══ Provided data ══
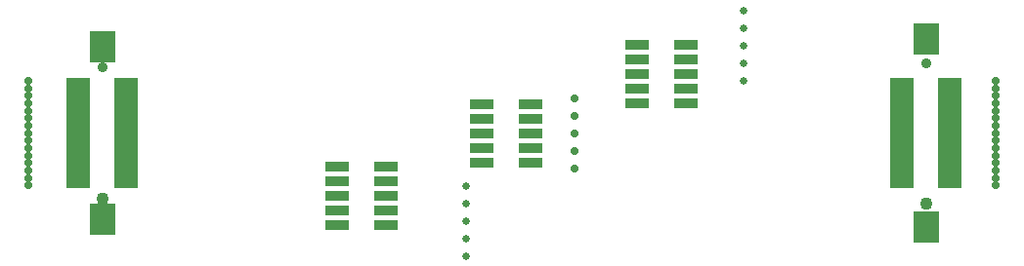
<source format=gts>
%FSTAX42Y42*%
%MOMM*%
%SFA1B1*%

%IPPOS*%
%ADD21R,2.049996X0.939998*%
%ADD22R,2.039996X0.639999*%
%ADD23R,2.199996X2.699995*%
%ADD24R,2.199996X2.699995*%
%ADD25R,2.199996X2.699995*%
%ADD26C,0.899998*%
%ADD27C,1.099998*%
%ADD28C,0.699999*%
%ADD29C,0.639999*%
%LNflex_debugging-1*%
%LPD*%
G54D21*
X011444Y007193D03*
Y006812D03*
Y006939D03*
Y007066D03*
Y00732D03*
X010094Y006677D03*
Y006296D03*
Y006423D03*
Y00655D03*
Y006804D03*
X009669Y006677D03*
Y006296D03*
Y006423D03*
Y00655D03*
Y006804D03*
X008421Y006134D03*
Y005753D03*
Y00588D03*
Y006007D03*
Y006261D03*
X011019Y00732D03*
Y007193D03*
Y007066D03*
Y006939D03*
Y006812D03*
X008846Y006261D03*
Y006134D03*
Y006007D03*
Y00588D03*
Y005753D03*
G54D22*
X006593Y006993D03*
Y00693D03*
Y006866D03*
Y006803D03*
Y006739D03*
Y006676D03*
Y006612D03*
Y006549D03*
Y006485D03*
Y006422D03*
Y006358D03*
Y006295D03*
Y006231D03*
Y006168D03*
Y006104D03*
X006173D03*
Y006168D03*
Y006231D03*
Y006295D03*
Y006358D03*
Y006422D03*
Y006485D03*
Y006549D03*
Y006993D03*
Y00693D03*
Y006866D03*
Y006803D03*
Y006739D03*
Y006676D03*
Y006612D03*
X01373D03*
Y006676D03*
Y006739D03*
Y006803D03*
Y006866D03*
Y00693D03*
Y006993D03*
Y006549D03*
Y006485D03*
Y006422D03*
Y006358D03*
Y006295D03*
Y006231D03*
Y006168D03*
Y006104D03*
X01331D03*
Y006168D03*
Y006231D03*
Y006295D03*
Y006358D03*
Y006422D03*
Y006485D03*
Y006549D03*
Y006612D03*
Y006676D03*
Y006739D03*
Y006803D03*
Y006866D03*
Y00693D03*
Y006993D03*
G54D23*
X006383Y005799D03*
G54D24*
X006383Y007299D03*
G54D25*
X01352Y007364D03*
Y005734D03*
G54D26*
X006383Y007119D03*
X01352Y007159D03*
G54D27*
X006383Y005979D03*
X01352Y005939D03*
G54D28*
X014126Y006354D03*
X005744D03*
X014126Y006289D03*
X005744D03*
X014126Y006094D03*
X005744D03*
X014126Y006159D03*
X005744D03*
X014126Y006224D03*
X005744D03*
X014126Y006744D03*
X005744D03*
X014126Y006809D03*
X005744D03*
X014126Y006874D03*
X005744D03*
X014126Y006939D03*
X005744D03*
X014126Y007004D03*
X005744D03*
X014126Y006679D03*
X005744D03*
X014126Y006614D03*
X005744D03*
X014126Y006419D03*
X005744D03*
X014126Y006484D03*
X005744D03*
X014126Y006549D03*
X005744D03*
X010474Y006702D03*
Y006245D03*
Y006397D03*
Y00655D03*
Y006854D03*
G54D29*
X009534Y006091D03*
Y005939D03*
Y005787D03*
Y005634D03*
Y005482D03*
X011939Y007006D03*
Y007159D03*
Y007311D03*
Y007464D03*
Y007617D03*
M02*
</source>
═══
### [Exercise]
What's needed is an exact retyping of the records, pictures excluded.

### [Worked solution]
<source format=gts>
%FSTAX42Y42*%
%MOMM*%
%SFA1B1*%

%IPPOS*%
%ADD21R,2.049996X0.939998*%
%ADD22R,2.039996X0.639999*%
%ADD23R,2.199996X2.699995*%
%ADD24R,2.199996X2.699995*%
%ADD25R,2.199996X2.699995*%
%ADD26C,0.899998*%
%ADD27C,1.099998*%
%ADD28C,0.699999*%
%ADD29C,0.639999*%
%LNflex_debugging-1*%
%LPD*%
G54D21*
X011444Y007193D03*
Y006812D03*
Y006939D03*
Y007066D03*
Y00732D03*
X010094Y006677D03*
Y006296D03*
Y006423D03*
Y00655D03*
Y006804D03*
X009669Y006677D03*
Y006296D03*
Y006423D03*
Y00655D03*
Y006804D03*
X008421Y006134D03*
Y005753D03*
Y00588D03*
Y006007D03*
Y006261D03*
X011019Y00732D03*
Y007193D03*
Y007066D03*
Y006939D03*
Y006812D03*
X008846Y006261D03*
Y006134D03*
Y006007D03*
Y00588D03*
Y005753D03*
G54D22*
X006593Y006993D03*
Y00693D03*
Y006866D03*
Y006803D03*
Y006739D03*
Y006676D03*
Y006612D03*
Y006549D03*
Y006485D03*
Y006422D03*
Y006358D03*
Y006295D03*
Y006231D03*
Y006168D03*
Y006104D03*
X006173D03*
Y006168D03*
Y006231D03*
Y006295D03*
Y006358D03*
Y006422D03*
Y006485D03*
Y006549D03*
Y006993D03*
Y00693D03*
Y006866D03*
Y006803D03*
Y006739D03*
Y006676D03*
Y006612D03*
X01373D03*
Y006676D03*
Y006739D03*
Y006803D03*
Y006866D03*
Y00693D03*
Y006993D03*
Y006549D03*
Y006485D03*
Y006422D03*
Y006358D03*
Y006295D03*
Y006231D03*
Y006168D03*
Y006104D03*
X01331D03*
Y006168D03*
Y006231D03*
Y006295D03*
Y006358D03*
Y006422D03*
Y006485D03*
Y006549D03*
Y006612D03*
Y006676D03*
Y006739D03*
Y006803D03*
Y006866D03*
Y00693D03*
Y006993D03*
G54D23*
X006383Y005799D03*
G54D24*
X006383Y007299D03*
G54D25*
X01352Y007364D03*
Y005734D03*
G54D26*
X006383Y007119D03*
X01352Y007159D03*
G54D27*
X006383Y005979D03*
X01352Y005939D03*
G54D28*
X014126Y006354D03*
X005744D03*
X014126Y006289D03*
X005744D03*
X014126Y006094D03*
X005744D03*
X014126Y006159D03*
X005744D03*
X014126Y006224D03*
X005744D03*
X014126Y006744D03*
X005744D03*
X014126Y006809D03*
X005744D03*
X014126Y006874D03*
X005744D03*
X014126Y006939D03*
X005744D03*
X014126Y007004D03*
X005744D03*
X014126Y006679D03*
X005744D03*
X014126Y006614D03*
X005744D03*
X014126Y006419D03*
X005744D03*
X014126Y006484D03*
X005744D03*
X014126Y006549D03*
X005744D03*
X010474Y006702D03*
Y006245D03*
Y006397D03*
Y00655D03*
Y006854D03*
G54D29*
X009534Y006091D03*
Y005939D03*
Y005787D03*
Y005634D03*
Y005482D03*
X011939Y007006D03*
Y007159D03*
Y007311D03*
Y007464D03*
Y007617D03*
M02*
</source>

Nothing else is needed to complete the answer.